Unfortunately, we observed prominent hydrolysis of the phenyl thioester 1a. We changed to the more stable t-butyl-thioester 1b to avoid hydrolysis of the TE and were able to produce the desired ketone 3a in 78% yield (Table 1, entry #8). Thus, we were confident to have established a biocompatible L–S protocol for an application in a biphasic system or in the biomimetic approaches as described above. For our target chemoenzymatic cascade, we selected a solvent tolerant (S)-selective ADH from Rhodococcus ruber (ADH-a)²⁷ and an (R)-selective, isopropylamine dependent ω-transaminase from Codexis (ATA025). As a model reaction, we focused on the formation of acetophenone 3a that undergoes a biochemical reduction towards the secondary alcohol 4a or the corresponding primary amine 5a. First, we tested a sequential approach (Fig. 1A), where the coupling reaction was performed in heptane at 50 °C. This mixture was centrifuged before the biocatalyst was added (Table 2, method A) and the procedure resulted in the formation of the desired alcohol 4a in 57% yield, whereas no conversion to the corresponding amine was observed. Additionally, we employed a second compartmentalization strategy: a biphasic system involving heptane as organic solvent and sodium polyacrylate/H₂O for trapping the components of the biocatalytic reaction (Fig. 1B).

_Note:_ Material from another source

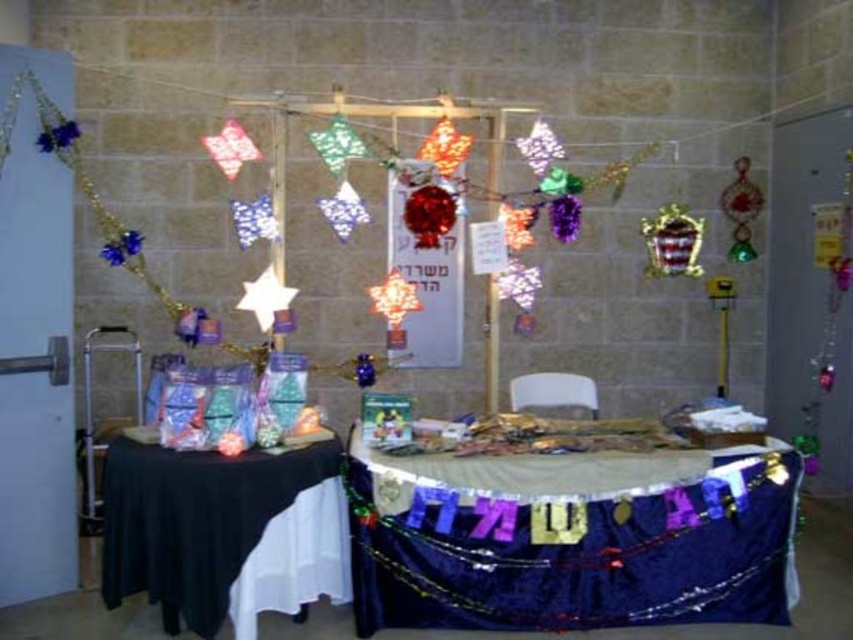
You are a guest at the event and want to find the shiny blue tablecloth at center. From your position, which direction should you look relative to the black fabric table at lower left?

The shiny blue tablecloth at center is to the right of the black fabric table at lower left, so you should look to the right of the black fabric table at lower left to find it.

You are standing in the festive indoor setting and want to place a decoration between the two points marked as point (x=461, y=602) and point (x=177, y=602). Which point is closer to you so that you can reach it first?

Point (x=177, y=602) is closer to you, so you can reach it first.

Remarkably, we could obtain both chiral products in good to very good yields with perfect enantiomeric purity (Table 2, method B). Furthermore, we aimed for the concurrent approach and applied the third concept of compartmentalization (Fig. 1C). Thereby, we designed a membrane reactor with two chambers separated by a polydimethylsiloxane (PDMS) membrane (Fig. 2).^18,28 PDMS facilitates the transport of lipophilic compounds but restricts the diffusion of hydrophilic components between the two catalytic chambers. Since organic solvents such as heptane have a detrimental effect on the integrity of the PDMS membrane, we applied the L–S reaction under aqueous/i-PrOH conditions as depicted in Table 1, entry #8. The second chamber was charged with ADH-a, buffer, and i-PrOH (for nicotinamide adenine dinucleotide phosphate (NADP⁺) cofactor recycling). However, the reaction did not yield the desired product. This was due to the present boronic acid (1.7 equiv.) and the released thiophene-2-carboxylic acid (1.6 equiv.), which decreased the pH value in the enzymatic chamber to 5.1 after 24 h. This inactivated the ADH and decreased the yield significantly.

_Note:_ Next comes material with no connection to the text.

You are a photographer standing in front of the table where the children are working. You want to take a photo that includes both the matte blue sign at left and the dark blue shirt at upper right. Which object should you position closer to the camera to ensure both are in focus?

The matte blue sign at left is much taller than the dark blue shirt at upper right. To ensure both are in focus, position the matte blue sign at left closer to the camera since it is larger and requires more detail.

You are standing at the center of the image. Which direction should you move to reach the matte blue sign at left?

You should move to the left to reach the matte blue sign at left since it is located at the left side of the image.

By changing the reaction parameters to 320 mM Tris–HCl buffer, maintaining pH 8.0, we were able to run the chemoenzymatic reaction in a concurrent fashion. We obtained the desired chiral alcohol 4a in 65% overall yield and perfect enantioselectivity (>99% ee). At the end of the reaction, alcohol 4a slowly diffused back into the coupling chamber. Under these optimized conditions, we also tested the ω-TA from Codexis but no conversion to the desired chiral amine 5a was observed.

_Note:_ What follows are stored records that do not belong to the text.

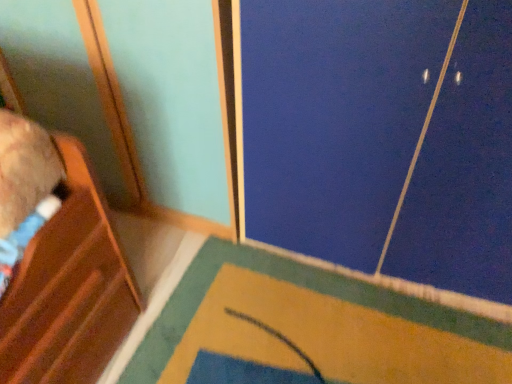
You are a GUI agent. You are given a task and a screenshot of the screen. Output one action in this format:
    pyautogui.click(x=<x>, y=<y>)
    Task: Click on the empty space that is ontop of yellow fabric doormat at lower center (from a real-world perspective)
    
    Given the screenshot: What is the action you would take?
    pyautogui.click(x=257, y=304)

Parameter investigations resulted in the strong enzyme deactivating effect by phenyl boronic acid (2a) or the corresponding i-propyl ester, which was lipophilic enough to penetrate the PDMS membrane. Furthermore, already 20 mol% of P(OEt)₃ and the TE 1a resulted in complete enzyme inhibition or deactivation whereas CuTC was still tolerated by the ω-TA (for further details see the ESI,† Table S3).

Nevertheless, we could expand the substrate portfolio to different halogenated phenylboronic acids 2a–f (Table 3) and tested them with the (S)-selective ADH-a and an (R)-selective LK-ADH²⁹ to obtain the antipodal chiral alcohols 4a–f. To demonstrate the synthetic applicability we performed an experiment on the preparative scale and isolated both enantiomeric alcohols 4a (S) and (R) in 47% and 51% over two steps respectively (see the ESI,† Table S4).

Table 3 Concurrent cascade composed of L–S coupling and enantiodivergent ADHs for the synthesis of chiral alcohols

#	R	ADH-a		LK-ADH
		Yield [%]	ee [%]	Yield [%]	ee [%]
ADH-a from Rhodococcus ruber; LK-ADH from Lactobacillus kefir. Reaction conditions: 100 mM concentration of 1b, boronic acid (1.7 equiv.), CuTC (1.6 equiv.), Pd2(dba)3 (2.5 mol%), P(OEt)3 (20 mol%), ADHs in Tris–HCl buffer (320 mM, pH 8.0) and i-PrOH (30% (v/v) referring to the biocatalytic reaction chamber) as cosubstrate, 24 h reaction time.
4a	Ph	65	99 (S)	81	99 (R)
4b	4-Cl-Ph	60	99 (S)	57	99 (R)
4c	3-Cl-Ph	47	99 (S)	53	99 (R)
4d	4-Br-Ph	99	99 (S)	50	99 (R)
4e	4-F-Ph	75	99 (S)	64	99 (R)
4f	4-CF3-Ph	61	99 (S)	53	99 (R)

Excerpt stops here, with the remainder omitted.